**Instructions for the task:**
Work out how many lines in the data hold the string "neuron". Reply with only that number.

Saved entries:
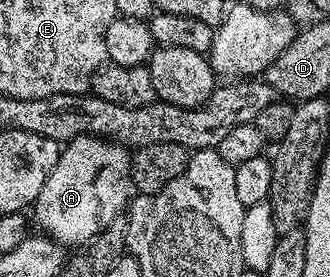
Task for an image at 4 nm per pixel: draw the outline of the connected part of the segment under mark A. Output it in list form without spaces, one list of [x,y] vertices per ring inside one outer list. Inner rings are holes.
[[[90,134],[66,141],[62,145],[57,166],[53,166],[49,178],[45,178],[45,186],[41,186],[41,194],[33,205],[35,220],[40,228],[38,231],[60,246],[82,246],[88,240],[92,240],[98,232],[105,230],[128,207],[129,197],[133,192],[131,157],[132,153],[124,145]]]

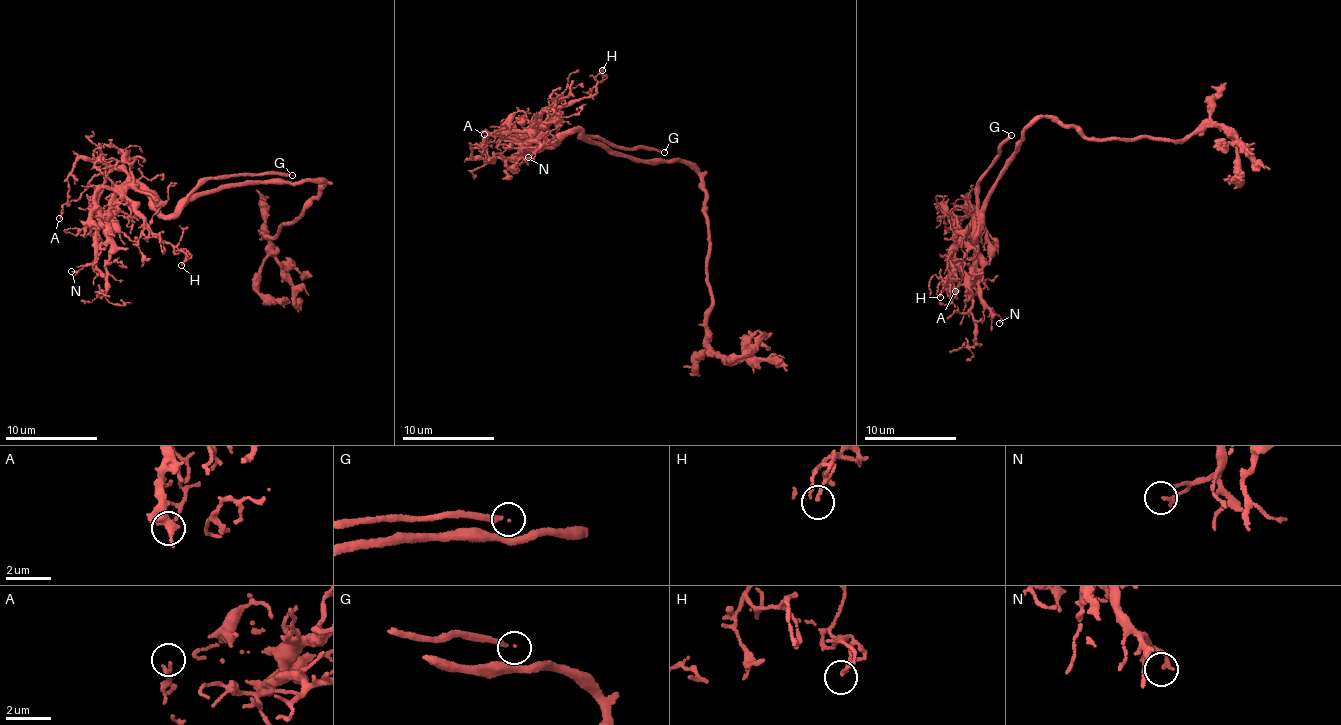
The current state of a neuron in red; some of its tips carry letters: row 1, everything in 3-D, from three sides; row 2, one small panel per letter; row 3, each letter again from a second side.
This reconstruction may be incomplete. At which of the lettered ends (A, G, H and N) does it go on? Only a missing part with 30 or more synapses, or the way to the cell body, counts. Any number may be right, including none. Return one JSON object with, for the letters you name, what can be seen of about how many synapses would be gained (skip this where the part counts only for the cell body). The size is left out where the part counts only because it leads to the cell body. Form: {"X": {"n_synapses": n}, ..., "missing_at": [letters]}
{"missing_at": ["G"]}

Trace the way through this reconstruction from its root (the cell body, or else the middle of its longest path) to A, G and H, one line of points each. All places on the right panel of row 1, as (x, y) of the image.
A: (1015, 146), (984, 199), (976, 239), (974, 212), (958, 219), (954, 256), (964, 271), (955, 291)
G: (1015, 146), (1015, 153), (1007, 159), (983, 202), (980, 200), (976, 184), (1001, 151), (1000, 146), (1011, 135)
H: (1015, 146), (984, 199), (976, 239), (974, 221), (952, 250), (949, 263), (956, 270), (940, 297)

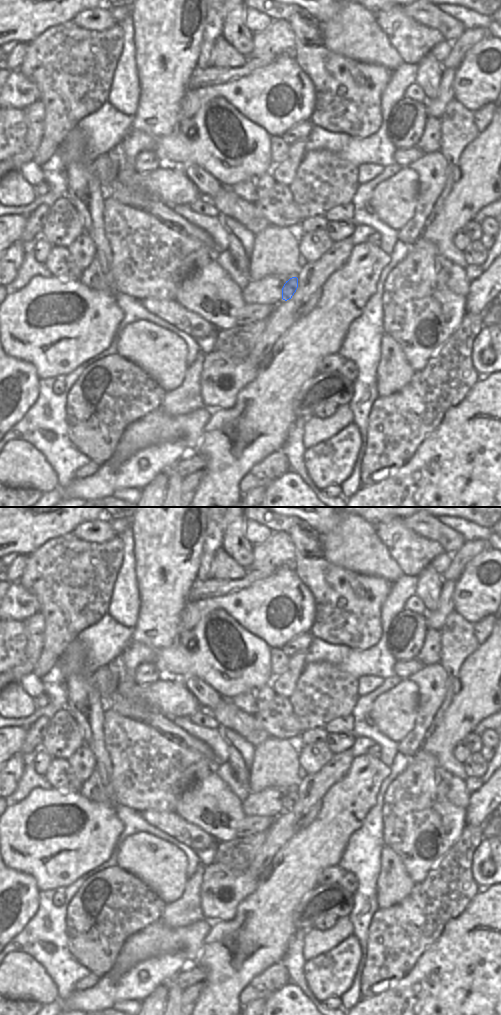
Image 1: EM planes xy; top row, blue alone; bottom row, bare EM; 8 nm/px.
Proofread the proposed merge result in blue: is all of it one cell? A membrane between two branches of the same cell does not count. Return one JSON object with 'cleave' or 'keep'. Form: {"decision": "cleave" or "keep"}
{"decision": "keep"}

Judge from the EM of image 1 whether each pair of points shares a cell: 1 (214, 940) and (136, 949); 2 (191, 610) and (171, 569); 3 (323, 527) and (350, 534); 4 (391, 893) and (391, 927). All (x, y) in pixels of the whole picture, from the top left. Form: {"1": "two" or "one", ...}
{"1": "two", "2": "two", "3": "two", "4": "two"}

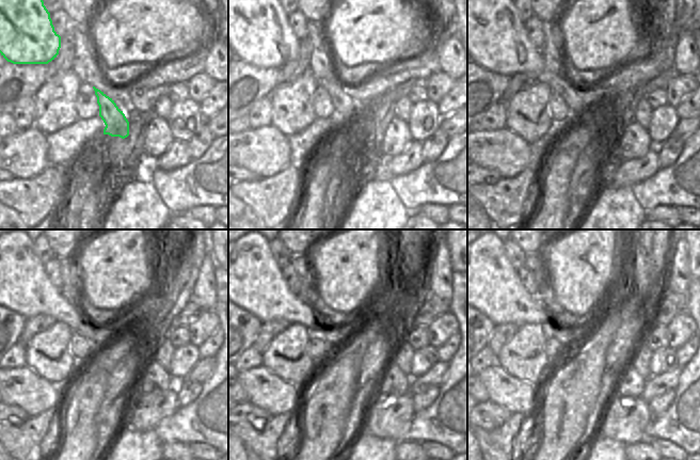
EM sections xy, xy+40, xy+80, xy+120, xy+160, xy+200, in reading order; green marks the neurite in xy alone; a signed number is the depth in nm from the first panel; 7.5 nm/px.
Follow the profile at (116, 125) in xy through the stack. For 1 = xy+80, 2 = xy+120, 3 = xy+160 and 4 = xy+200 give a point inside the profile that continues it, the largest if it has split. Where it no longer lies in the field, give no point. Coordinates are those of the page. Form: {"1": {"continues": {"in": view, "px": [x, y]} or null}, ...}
{"1": {"continues": {"in": "xy+80", "px": [489, 28]}}, "2": {"continues": {"in": "xy+120", "px": [11, 273]}}, "3": {"continues": {"in": "xy+160", "px": [251, 279]}}, "4": {"continues": {"in": "xy+200", "px": [489, 283]}}}

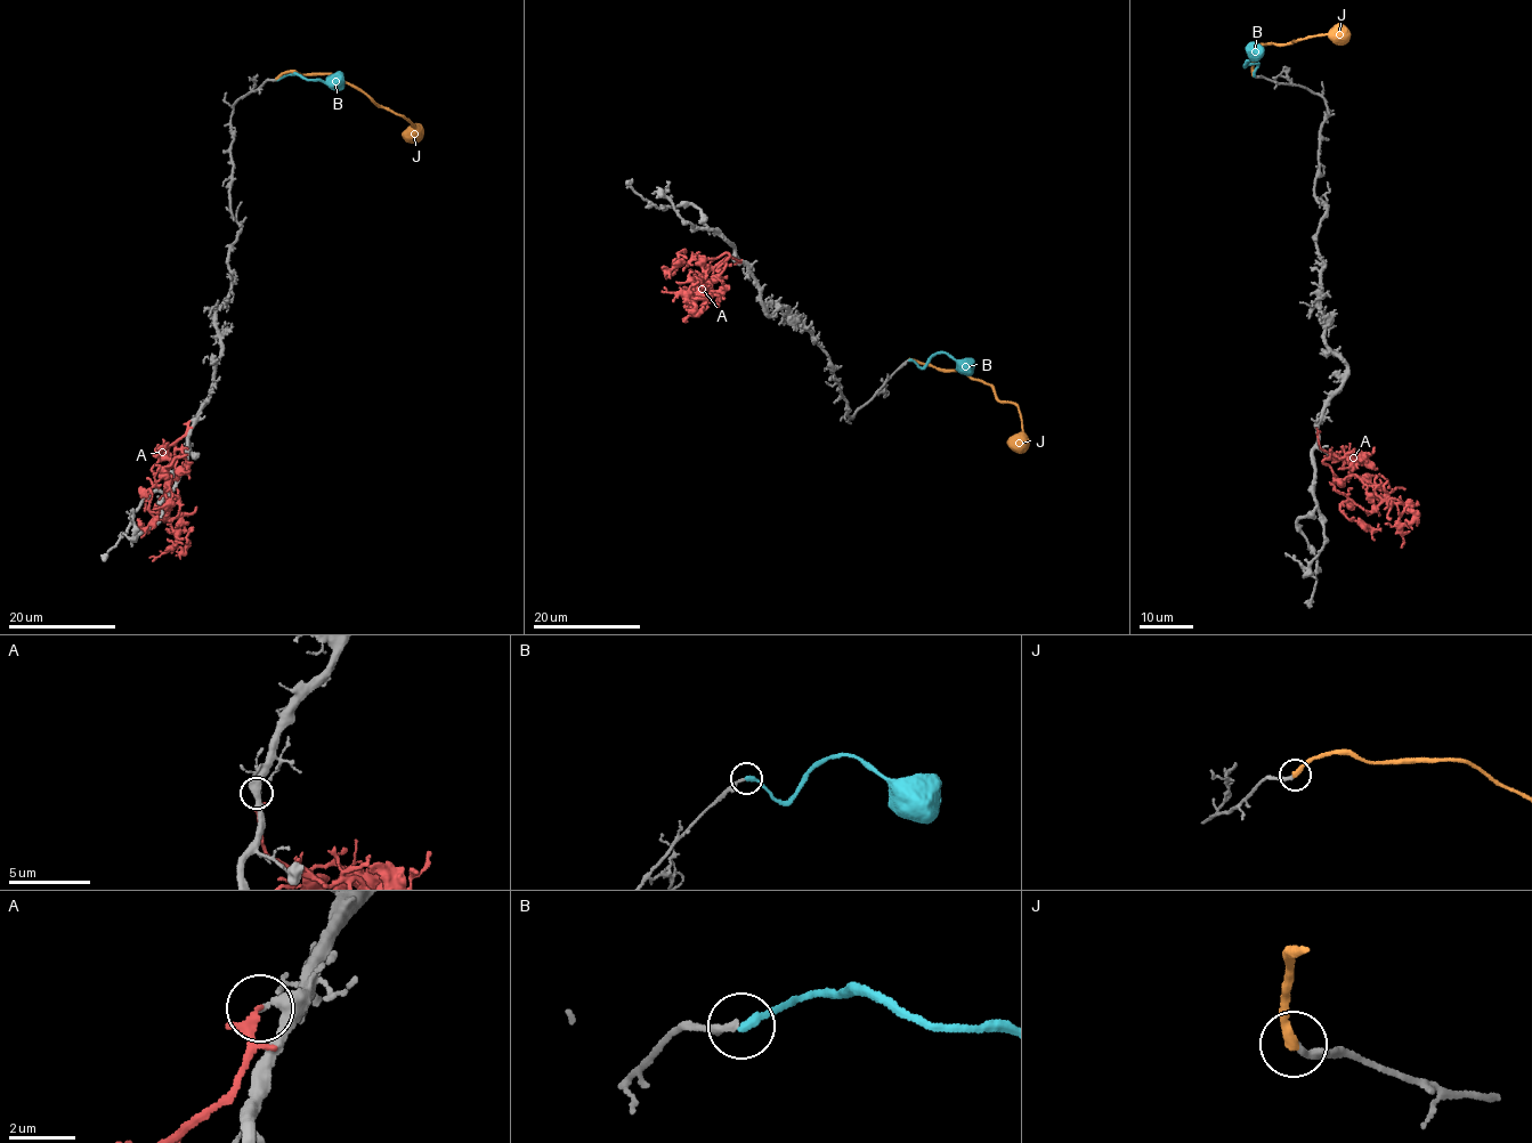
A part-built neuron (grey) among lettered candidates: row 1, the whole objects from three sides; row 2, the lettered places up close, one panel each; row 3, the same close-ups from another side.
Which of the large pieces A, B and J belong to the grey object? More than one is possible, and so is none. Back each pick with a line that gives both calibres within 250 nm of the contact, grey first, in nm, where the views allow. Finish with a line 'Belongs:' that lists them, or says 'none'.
B: 240/260 nm
Belongs: B

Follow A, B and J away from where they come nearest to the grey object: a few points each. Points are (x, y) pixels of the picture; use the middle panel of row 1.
A: (740, 262), (726, 258), (720, 267), (724, 253), (703, 260), (705, 301), (688, 296), (703, 308)
B: (909, 359), (924, 367), (932, 356), (946, 351), (972, 373)
J: (909, 359), (942, 370), (963, 370), (991, 387), (1000, 400), (1018, 407), (1023, 442), (1020, 453)

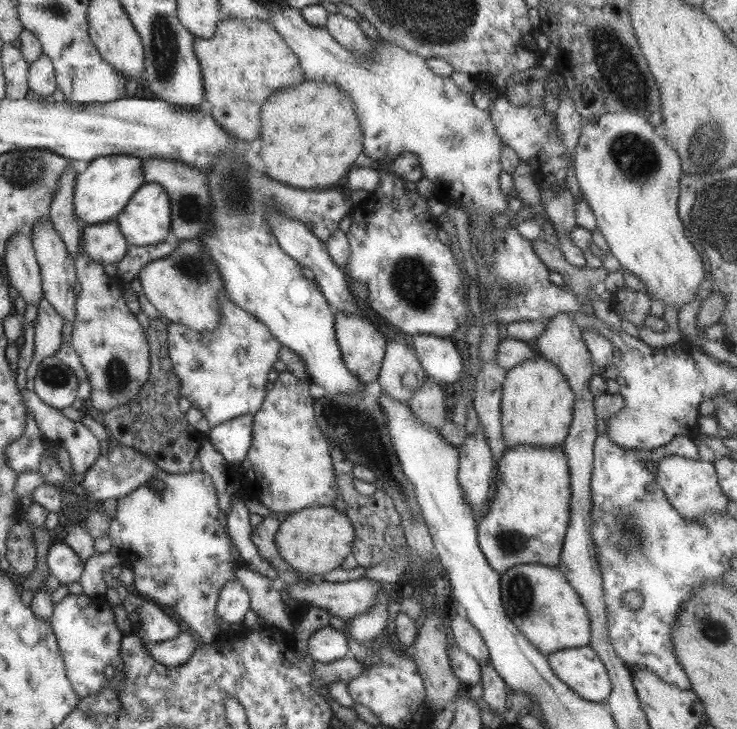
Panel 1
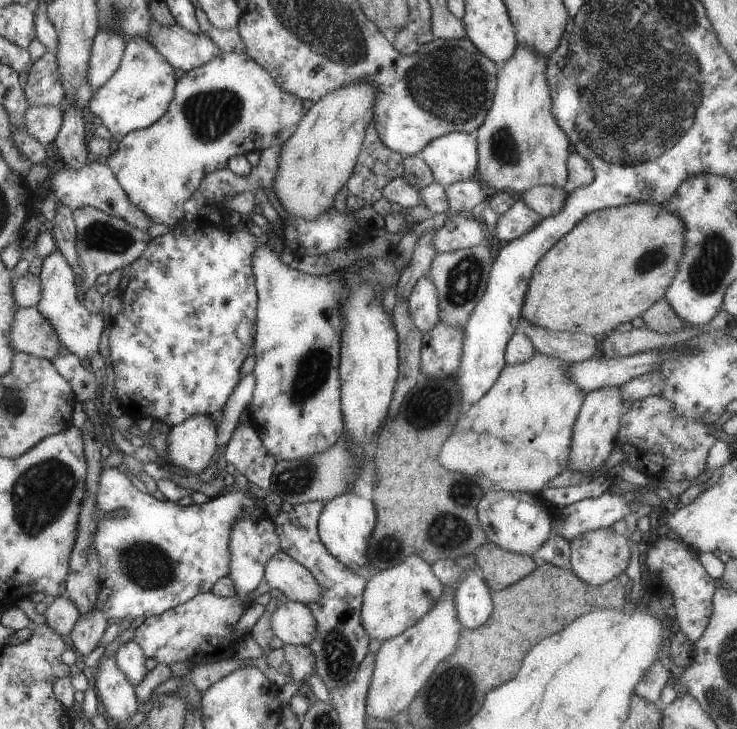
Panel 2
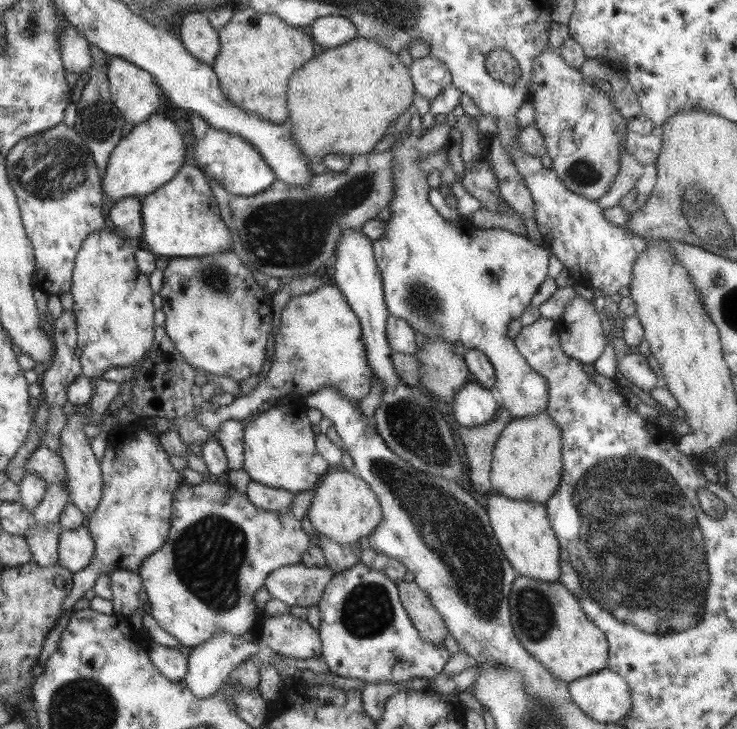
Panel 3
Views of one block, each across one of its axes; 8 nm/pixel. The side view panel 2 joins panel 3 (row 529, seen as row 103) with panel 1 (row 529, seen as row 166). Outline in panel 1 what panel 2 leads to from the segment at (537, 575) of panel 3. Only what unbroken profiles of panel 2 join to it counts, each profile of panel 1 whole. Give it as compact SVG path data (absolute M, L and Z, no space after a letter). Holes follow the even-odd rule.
M562 444L556 447L515 445L507 449L498 460L495 474L495 496L488 513L476 525L479 549L490 569L501 575L516 564L540 564L556 567L559 562L570 509L570 478Z

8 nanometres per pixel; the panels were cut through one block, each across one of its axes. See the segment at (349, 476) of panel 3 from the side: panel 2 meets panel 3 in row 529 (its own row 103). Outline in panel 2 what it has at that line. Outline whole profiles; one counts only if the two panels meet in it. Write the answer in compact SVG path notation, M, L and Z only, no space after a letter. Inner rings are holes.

**Problem solution:**
2